In a proposed class action filed this week in San Francisco Superior Court, former WeWork employee Natalie Sojka accused the company’s board of directors of breaching its fiduciary duties to minority shareholders like her.
The San Francisco resident faulted the board for letting Japan’s SoftBank Group rescue WeWork by boosting its stake to a potential 80% from 29% at a “fire-sale” price, and granting Neumann a $1.7 billion exit package.
Softbank and its chairman, Masayoshi Son, are among the 10 named defendants in the Nov. 4 complaint, which also accuses them and Neumann of self-dealing.
“WeWork believes this lawsuit is meritless,” a spokeswoman said on Friday. Softbank, its outside representatives, and Sojka’s lawyer did not respond to requests for comment.
The lawsuit is a new hurdle for WeWork, whose New York-based parent, the We Company, shelved its IPO on Sept. 30 after investors grew wary of its losses, its business model and its corporate governance. Neumann had resigned the previous week.
Estimates of WeWork’s valuation have sunk to as little as $5.9 billion, based on the value of Softbank’s proposed $9.5 billion rescue, from $47 billion in August.

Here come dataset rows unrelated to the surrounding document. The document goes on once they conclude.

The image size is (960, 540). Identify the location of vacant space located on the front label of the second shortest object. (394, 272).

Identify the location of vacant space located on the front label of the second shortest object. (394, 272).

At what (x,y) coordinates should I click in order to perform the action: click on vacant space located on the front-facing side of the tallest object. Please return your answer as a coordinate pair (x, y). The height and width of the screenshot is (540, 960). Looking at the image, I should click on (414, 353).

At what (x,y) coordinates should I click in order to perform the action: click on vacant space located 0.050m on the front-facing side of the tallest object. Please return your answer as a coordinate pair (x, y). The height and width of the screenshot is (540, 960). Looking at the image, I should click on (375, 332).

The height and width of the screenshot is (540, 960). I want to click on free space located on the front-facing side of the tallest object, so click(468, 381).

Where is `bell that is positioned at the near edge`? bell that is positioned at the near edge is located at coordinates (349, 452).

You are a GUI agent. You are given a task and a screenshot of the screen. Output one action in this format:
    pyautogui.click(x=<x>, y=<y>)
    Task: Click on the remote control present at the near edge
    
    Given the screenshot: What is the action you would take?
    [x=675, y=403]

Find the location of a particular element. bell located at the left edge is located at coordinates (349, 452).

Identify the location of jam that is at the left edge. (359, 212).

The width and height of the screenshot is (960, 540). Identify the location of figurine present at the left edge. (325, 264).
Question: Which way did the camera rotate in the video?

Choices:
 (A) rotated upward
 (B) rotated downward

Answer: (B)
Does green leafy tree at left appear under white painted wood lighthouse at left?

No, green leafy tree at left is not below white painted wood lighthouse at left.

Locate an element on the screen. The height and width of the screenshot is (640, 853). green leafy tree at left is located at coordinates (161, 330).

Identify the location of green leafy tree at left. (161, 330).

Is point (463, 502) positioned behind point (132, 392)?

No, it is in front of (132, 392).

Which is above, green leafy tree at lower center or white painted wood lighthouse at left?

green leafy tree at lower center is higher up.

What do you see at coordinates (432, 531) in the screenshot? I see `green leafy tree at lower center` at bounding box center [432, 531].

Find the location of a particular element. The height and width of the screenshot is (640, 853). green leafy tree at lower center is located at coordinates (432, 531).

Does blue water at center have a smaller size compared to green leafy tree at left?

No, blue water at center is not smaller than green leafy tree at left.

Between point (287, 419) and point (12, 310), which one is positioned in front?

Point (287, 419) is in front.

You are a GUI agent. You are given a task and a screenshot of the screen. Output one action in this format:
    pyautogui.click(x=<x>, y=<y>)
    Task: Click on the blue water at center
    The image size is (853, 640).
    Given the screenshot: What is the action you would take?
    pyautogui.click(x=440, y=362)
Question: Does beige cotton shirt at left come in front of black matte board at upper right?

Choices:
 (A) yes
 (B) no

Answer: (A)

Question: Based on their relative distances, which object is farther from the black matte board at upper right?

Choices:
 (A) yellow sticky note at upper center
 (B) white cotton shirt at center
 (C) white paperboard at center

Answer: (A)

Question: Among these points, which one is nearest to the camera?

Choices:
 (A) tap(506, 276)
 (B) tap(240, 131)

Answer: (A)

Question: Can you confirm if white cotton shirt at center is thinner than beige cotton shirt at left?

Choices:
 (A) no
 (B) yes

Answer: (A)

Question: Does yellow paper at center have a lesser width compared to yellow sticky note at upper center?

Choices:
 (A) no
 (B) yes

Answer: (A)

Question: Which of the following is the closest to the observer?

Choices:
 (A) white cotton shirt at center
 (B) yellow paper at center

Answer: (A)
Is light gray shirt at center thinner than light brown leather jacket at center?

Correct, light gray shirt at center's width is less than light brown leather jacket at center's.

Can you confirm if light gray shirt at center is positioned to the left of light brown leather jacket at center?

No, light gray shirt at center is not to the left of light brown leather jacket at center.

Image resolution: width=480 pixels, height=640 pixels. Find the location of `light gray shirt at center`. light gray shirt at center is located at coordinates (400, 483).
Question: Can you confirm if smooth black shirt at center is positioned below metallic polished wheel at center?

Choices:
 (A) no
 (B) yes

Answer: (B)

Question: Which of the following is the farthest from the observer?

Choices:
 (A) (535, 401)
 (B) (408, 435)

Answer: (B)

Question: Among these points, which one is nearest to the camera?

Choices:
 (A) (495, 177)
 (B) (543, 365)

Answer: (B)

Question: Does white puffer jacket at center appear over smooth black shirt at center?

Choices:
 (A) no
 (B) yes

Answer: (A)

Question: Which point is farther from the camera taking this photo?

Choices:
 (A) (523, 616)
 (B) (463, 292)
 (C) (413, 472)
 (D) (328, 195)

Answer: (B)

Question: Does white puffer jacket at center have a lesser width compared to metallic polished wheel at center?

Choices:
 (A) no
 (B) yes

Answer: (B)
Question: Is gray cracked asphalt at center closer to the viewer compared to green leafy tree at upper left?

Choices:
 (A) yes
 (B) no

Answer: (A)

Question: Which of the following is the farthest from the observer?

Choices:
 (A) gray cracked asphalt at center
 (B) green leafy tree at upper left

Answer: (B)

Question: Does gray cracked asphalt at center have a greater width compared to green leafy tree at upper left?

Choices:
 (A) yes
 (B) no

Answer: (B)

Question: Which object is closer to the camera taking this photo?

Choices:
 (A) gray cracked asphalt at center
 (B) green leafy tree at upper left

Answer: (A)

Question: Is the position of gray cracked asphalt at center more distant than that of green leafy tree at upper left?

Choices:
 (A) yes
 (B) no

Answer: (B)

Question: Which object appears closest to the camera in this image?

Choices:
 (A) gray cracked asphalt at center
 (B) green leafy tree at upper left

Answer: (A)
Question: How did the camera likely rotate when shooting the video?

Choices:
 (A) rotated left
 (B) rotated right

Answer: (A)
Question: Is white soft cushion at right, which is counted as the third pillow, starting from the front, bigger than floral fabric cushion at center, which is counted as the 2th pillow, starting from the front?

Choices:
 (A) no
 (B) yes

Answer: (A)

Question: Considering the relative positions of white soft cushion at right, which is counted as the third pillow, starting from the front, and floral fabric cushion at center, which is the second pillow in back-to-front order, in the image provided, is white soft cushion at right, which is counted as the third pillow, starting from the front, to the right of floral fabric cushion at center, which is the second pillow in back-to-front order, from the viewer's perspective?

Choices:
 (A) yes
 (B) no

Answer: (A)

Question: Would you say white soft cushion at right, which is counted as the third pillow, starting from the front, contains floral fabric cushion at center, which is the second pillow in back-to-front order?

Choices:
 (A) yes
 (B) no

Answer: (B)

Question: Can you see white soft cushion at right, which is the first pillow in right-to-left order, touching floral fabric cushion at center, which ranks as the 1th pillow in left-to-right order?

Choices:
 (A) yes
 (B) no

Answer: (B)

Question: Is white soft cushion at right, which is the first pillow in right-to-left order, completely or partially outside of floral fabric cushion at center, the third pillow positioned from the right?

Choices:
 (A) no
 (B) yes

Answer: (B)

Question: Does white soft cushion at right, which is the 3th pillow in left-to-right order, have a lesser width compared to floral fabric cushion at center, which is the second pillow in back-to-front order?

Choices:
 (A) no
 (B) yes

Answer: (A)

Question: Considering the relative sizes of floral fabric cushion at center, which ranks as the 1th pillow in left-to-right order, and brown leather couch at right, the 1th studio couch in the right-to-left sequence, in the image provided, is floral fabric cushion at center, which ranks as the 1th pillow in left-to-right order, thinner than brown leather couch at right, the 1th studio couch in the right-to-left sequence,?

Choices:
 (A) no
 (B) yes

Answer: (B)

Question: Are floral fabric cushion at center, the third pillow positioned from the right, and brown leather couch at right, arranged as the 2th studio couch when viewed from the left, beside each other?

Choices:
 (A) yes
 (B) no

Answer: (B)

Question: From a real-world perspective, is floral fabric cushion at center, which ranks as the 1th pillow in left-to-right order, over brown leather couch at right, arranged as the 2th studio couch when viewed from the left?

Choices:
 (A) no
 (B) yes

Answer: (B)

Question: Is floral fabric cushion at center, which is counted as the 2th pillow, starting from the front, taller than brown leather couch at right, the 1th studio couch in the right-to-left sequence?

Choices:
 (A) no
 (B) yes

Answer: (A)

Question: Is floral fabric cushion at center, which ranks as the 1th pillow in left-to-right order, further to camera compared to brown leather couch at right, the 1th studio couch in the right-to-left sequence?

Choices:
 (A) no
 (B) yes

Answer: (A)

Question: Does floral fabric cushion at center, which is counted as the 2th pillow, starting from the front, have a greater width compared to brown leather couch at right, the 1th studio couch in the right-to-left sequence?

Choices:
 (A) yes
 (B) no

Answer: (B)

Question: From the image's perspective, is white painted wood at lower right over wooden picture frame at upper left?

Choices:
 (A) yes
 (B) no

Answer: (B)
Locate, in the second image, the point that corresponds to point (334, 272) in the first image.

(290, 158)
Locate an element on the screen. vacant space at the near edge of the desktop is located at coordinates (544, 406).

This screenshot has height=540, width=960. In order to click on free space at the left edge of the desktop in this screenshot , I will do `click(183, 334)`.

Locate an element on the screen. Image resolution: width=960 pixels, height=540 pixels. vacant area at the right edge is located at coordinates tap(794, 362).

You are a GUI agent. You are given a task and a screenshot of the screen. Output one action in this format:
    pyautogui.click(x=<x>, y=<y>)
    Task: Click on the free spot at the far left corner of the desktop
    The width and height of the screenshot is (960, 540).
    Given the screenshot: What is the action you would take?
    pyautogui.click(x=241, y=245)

WeWork on Friday revealed plans to divest all non-core businesses and cut jobs, and Neumann’s former chief of staff sued him last week for pregnancy discrimination.
Though shareholder lawsuits are often associated with publicly traded companies, WeWork’s private status “has no bearing” on the merits of a case, said Michael Klausner, a corporate law and governance professor at Stanford Law School.
He also said a self-dealing claim “is something a court will look at very carefully, and can be difficult for defendants to dismiss.”
Sojka said she was a WeWork shareholder while employed there for 1-1/2 years.
She said that following her voluntary departure, she exercised stock options after being told WeWork intended to go public soon and the value of its stock would rise significantly.
Instead, Sojka said the defendants caused a big drop in the stock’s value, and threatened “irreparable harm” from the Softbank rescue and other transactions.
The lawsuit seeks to block WeWork from rubber-stamping further transactions with Softbank and Neumann, and restrict stock repurchases from minority shareholders. It also seeks punitive damages.
Softbank’s proposed rescue included $3 billion to repurchase WeWork shares from existing shareholders, including as much as $970 million from Neumann.
The case is Sojka v Neumann et al, California Superior Court, San Francisco County, No. CGC-19-580474.